** begin **
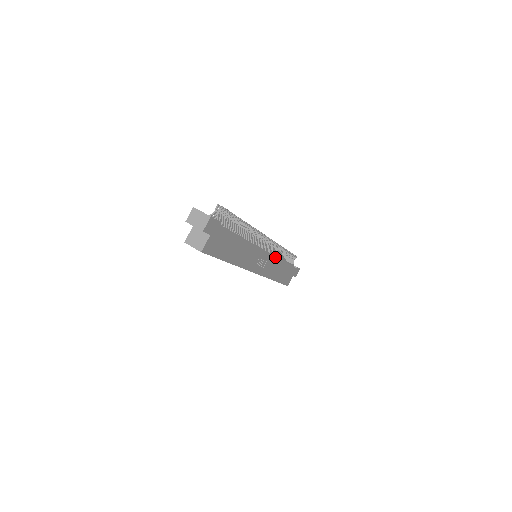
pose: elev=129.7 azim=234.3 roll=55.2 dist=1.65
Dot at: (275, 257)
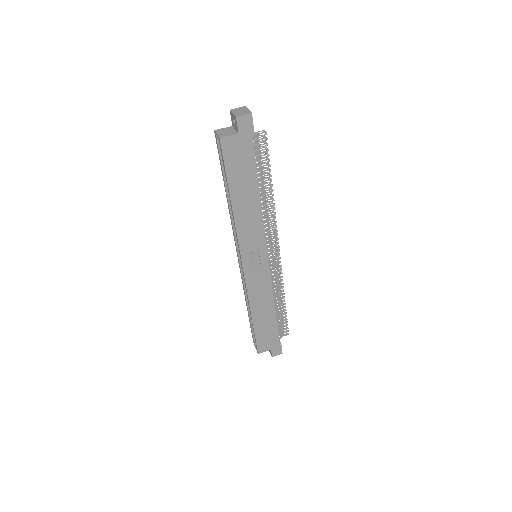
Dot at: (271, 283)
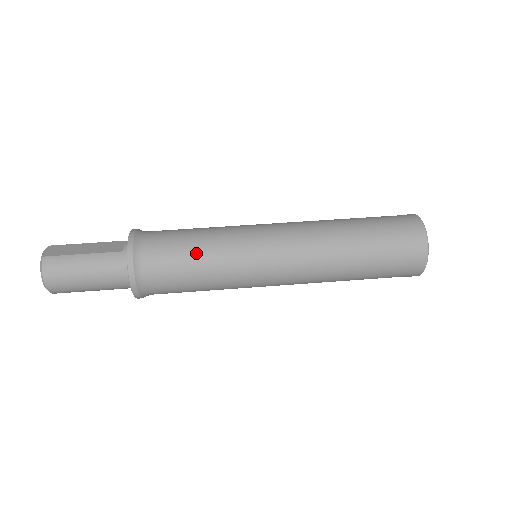
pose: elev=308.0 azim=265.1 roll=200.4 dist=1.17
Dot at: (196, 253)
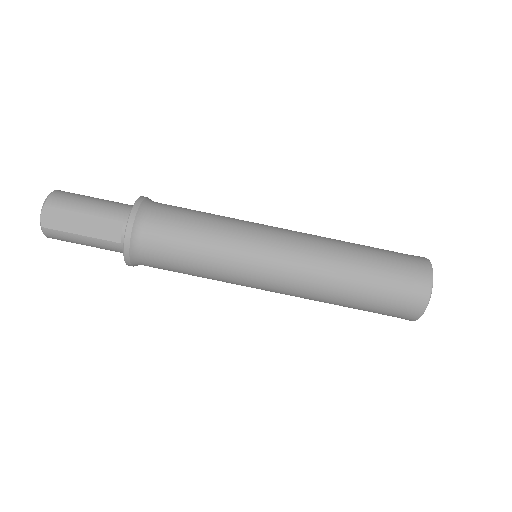
Dot at: (191, 271)
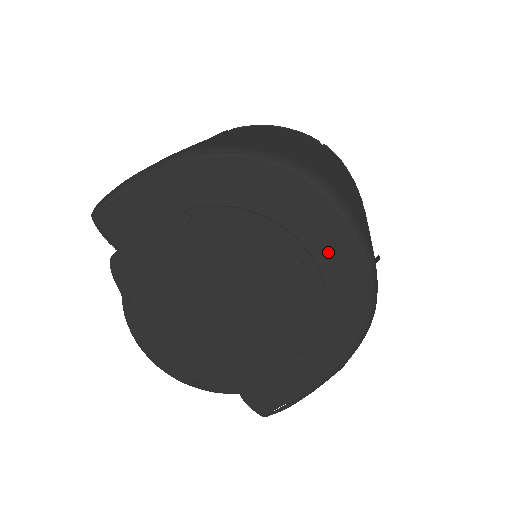
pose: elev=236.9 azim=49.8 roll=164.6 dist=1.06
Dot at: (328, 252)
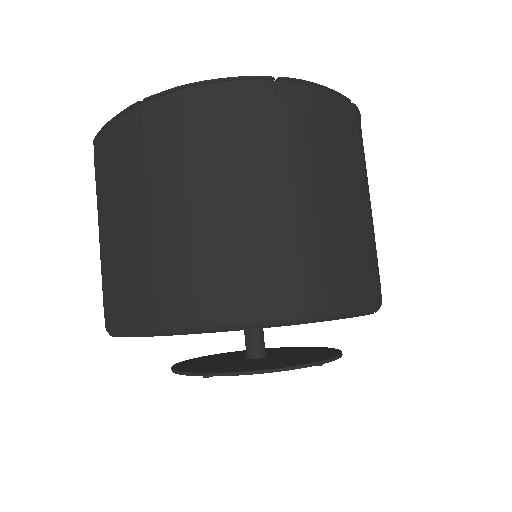
Dot at: occluded
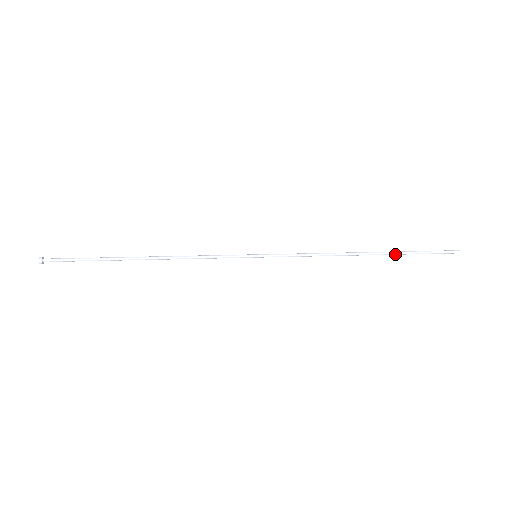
** end **
* [Your goal]: Copy the lines from the one containing "pose: elev=308.0 azim=265.1" through the end of the items, substituting "view" for "pose" and keeping everything else the same. Omit the pictures.

* [Expected answer]:
view: elev=308.0 azim=265.1 roll=200.4 dist=1.17
Dot at: (196, 253)
Dot at: (191, 271)
view: elev=236.9 azim=49.8 roll=164.6 dist=1.06
Dot at: (328, 252)
Dot at: occluded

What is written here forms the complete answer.